What this task involves:
Each line in the records below, from the one that contains "camera: 60 degrees right, 10 degrees down" to the one that contains "(614, 510) = (500, 387): brown", should be reproduced exactly, the first and last included.

Recorded data:
• • • • • • •
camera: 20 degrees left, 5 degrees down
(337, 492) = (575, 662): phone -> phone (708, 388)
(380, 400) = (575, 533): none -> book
• • • • • • •
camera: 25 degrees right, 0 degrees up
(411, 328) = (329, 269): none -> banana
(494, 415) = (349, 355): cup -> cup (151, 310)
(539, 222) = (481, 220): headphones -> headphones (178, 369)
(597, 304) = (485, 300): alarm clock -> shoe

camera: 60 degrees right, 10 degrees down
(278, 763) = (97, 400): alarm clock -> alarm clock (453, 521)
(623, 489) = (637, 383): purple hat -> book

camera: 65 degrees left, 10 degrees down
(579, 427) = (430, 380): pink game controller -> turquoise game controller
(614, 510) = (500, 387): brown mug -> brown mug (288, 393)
• • • • • • •
Exercise output:
camera: 60 degrees right, 10 degrees down
(278, 763) = (97, 400): alarm clock -> alarm clock (453, 521)
(623, 489) = (637, 383): purple hat -> book

camera: 65 degrees left, 10 degrees down
(579, 427) = (430, 380): pink game controller -> turquoise game controller
(614, 510) = (500, 387): brown mug -> brown mug (288, 393)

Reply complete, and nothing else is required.